§ Task details
Write out, exactly and in full, the records given below, but not their pictures.

§ Data extract
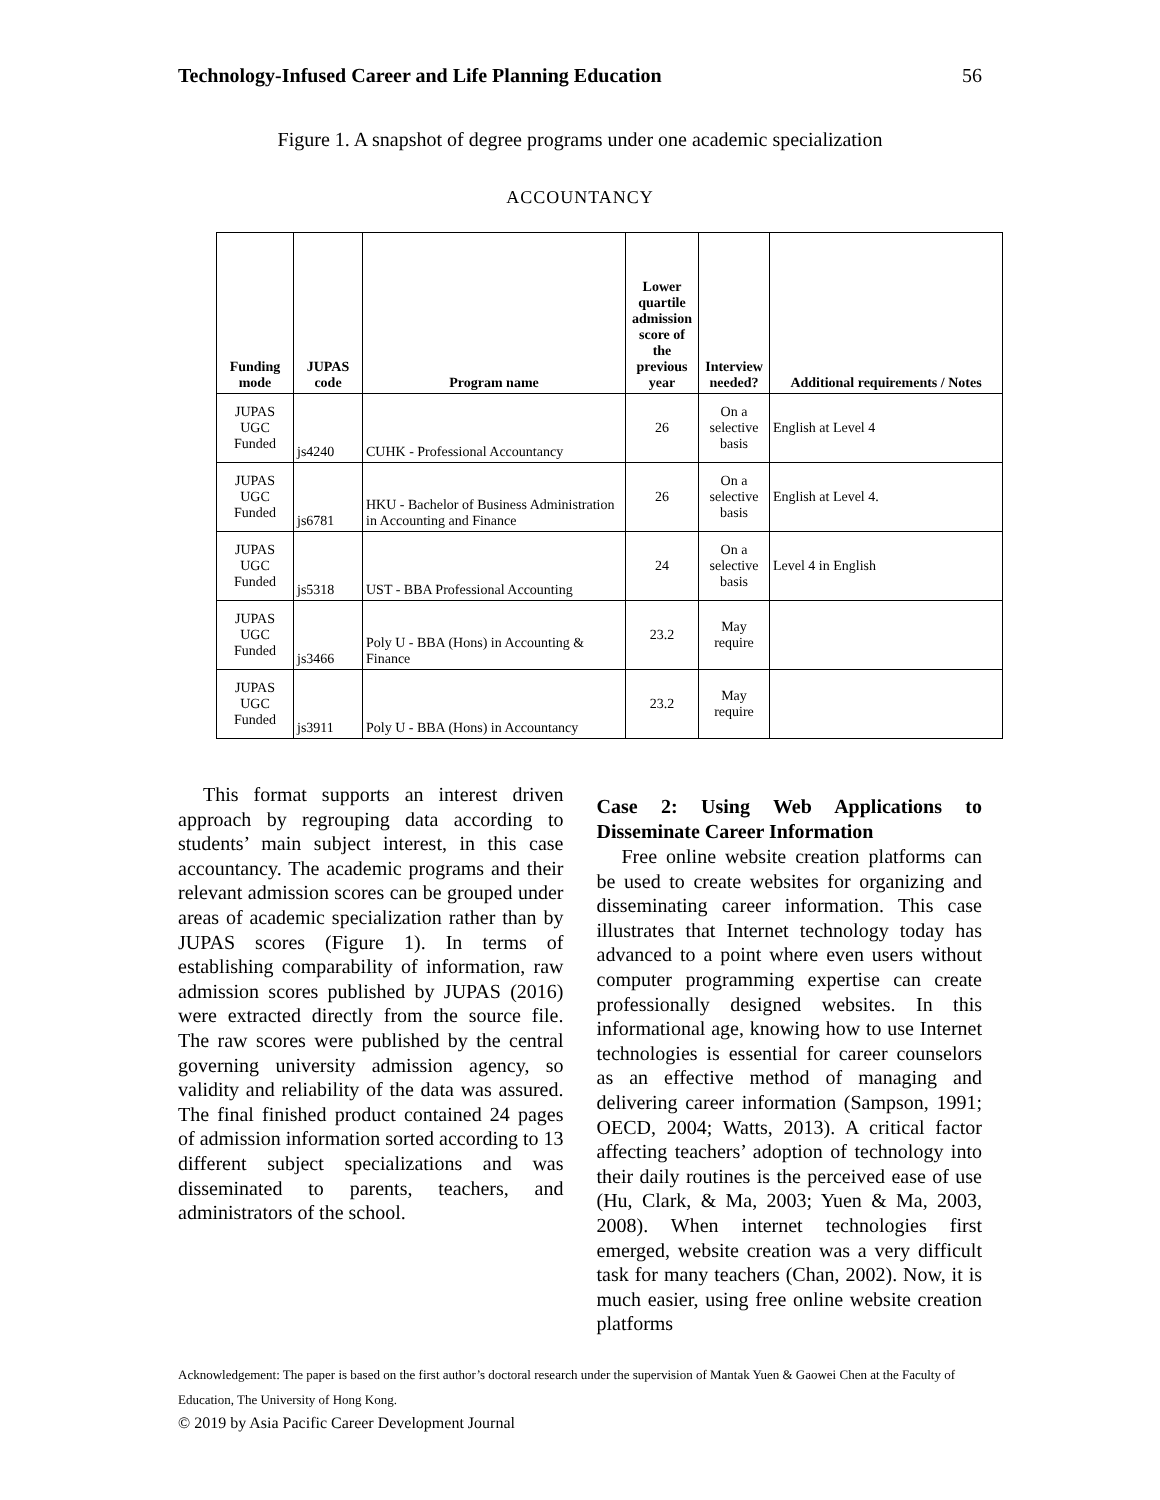Technology-Infused Career and Life Planning Education 56
Figure 1. A snapshot of degree programs under one academic specialization
ACCOUNTANCY
| Funding mode | JUPAS code | Program name | Lower quartile admission score of the previous year | Interview needed? | Additional requirements / Notes |
| --- | --- | --- | --- | --- | --- |
| JUPAS UGC Funded | js4240 | CUHK - Professional Accountancy | 26 | On a selective basis | English at Level 4 |
| JUPAS UGC Funded | js6781 | HKU - Bachelor of Business Administration in Accounting and Finance | 26 | On a selective basis | English at Level 4. |
| JUPAS UGC Funded | js5318 | UST - BBA Professional Accounting | 24 | On a selective basis | Level 4 in English |
| JUPAS UGC Funded | js3466 | Poly U - BBA (Hons) in Accounting & Finance | 23.2 | May require | |
| JUPAS UGC Funded | js3911 | Poly U - BBA (Hons) in Accountancy | 23.2 | May require | |
This format supports an interest driven approach by regrouping data according to students’ main subject interest, in this case accountancy. The academic programs and their relevant admission scores can be grouped under areas of academic specialization rather than by JUPAS scores (Figure 1). In terms of establishing comparability of information, raw admission scores published by JUPAS (2016) were extracted directly from the source file. The raw scores were published by the central governing university admission agency, so validity and reliability of the data was assured. The final finished product contained 24 pages of admission information sorted according to 13 different subject specializations and was disseminated to parents, teachers, and administrators of the school.
Case 2: Using Web Applications to Disseminate Career Information
Free online website creation platforms can be used to create websites for organizing and disseminating career information. This case illustrates that Internet technology today has advanced to a point where even users without computer programming expertise can create professionally designed websites. In this informational age, knowing how to use Internet technologies is essential for career counselors as an effective method of managing and delivering career information (Sampson, 1991; OECD, 2004; Watts, 2013). A critical factor affecting teachers’ adoption of technology into their daily routines is the perceived ease of use (Hu, Clark, & Ma, 2003; Yuen & Ma, 2003, 2008). When internet technologies first emerged, website creation was a very difficult task for many teachers (Chan, 2002). Now, it is much easier, using free online website creation platforms
Acknowledgement: The paper is based on the first author’s doctoral research under the supervision of Mantak Yuen & Gaowei Chen at the Faculty of Education, The University of Hong Kong.
© 2019 by Asia Pacific Career Development Journal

§ Finished exercise
Technology-Infused Career and Life Planning Education 56
Figure 1. A snapshot of degree programs under one academic specialization
ACCOUNTANCY
| Funding mode | JUPAS code | Program name | Lower quartile admission score of the previous year | Interview needed? | Additional requirements / Notes |
| --- | --- | --- | --- | --- | --- |
| JUPAS UGC Funded | js4240 | CUHK - Professional Accountancy | 26 | On a selective basis | English at Level 4 |
| JUPAS UGC Funded | js6781 | HKU - Bachelor of Business Administration in Accounting and Finance | 26 | On a selective basis | English at Level 4. |
| JUPAS UGC Funded | js5318 | UST - BBA Professional Accounting | 24 | On a selective basis | Level 4 in English |
| JUPAS UGC Funded | js3466 | Poly U - BBA (Hons) in Accounting & Finance | 23.2 | May require | |
| JUPAS UGC Funded | js3911 | Poly U - BBA (Hons) in Accountancy | 23.2 | May require | |
This format supports an interest driven approach by regrouping data according to students’ main subject interest, in this case accountancy. The academic programs and their relevant admission scores can be grouped under areas of academic specialization rather than by JUPAS scores (Figure 1). In terms of establishing comparability of information, raw admission scores published by JUPAS (2016) were extracted directly from the source file. The raw scores were published by the central governing university admission agency, so validity and reliability of the data was assured. The final finished product contained 24 pages of admission information sorted according to 13 different subject specializations and was disseminated to parents, teachers, and administrators of the school.
Case 2: Using Web Applications to Disseminate Career Information
Free online website creation platforms can be used to create websites for organizing and disseminating career information. This case illustrates that Internet technology today has advanced to a point where even users without computer programming expertise can create professionally designed websites. In this informational age, knowing how to use Internet technologies is essential for career counselors as an effective method of managing and delivering career information (Sampson, 1991; OECD, 2004; Watts, 2013). A critical factor affecting teachers’ adoption of technology into their daily routines is the perceived ease of use (Hu, Clark, & Ma, 2003; Yuen & Ma, 2003, 2008). When internet technologies first emerged, website creation was a very difficult task for many teachers (Chan, 2002). Now, it is much easier, using free online website creation platforms
Acknowledgement: The paper is based on the first author’s doctoral research under the supervision of Mantak Yuen & Gaowei Chen at the Faculty of Education, The University of Hong Kong.
© 2019 by Asia Pacific Career Development Journal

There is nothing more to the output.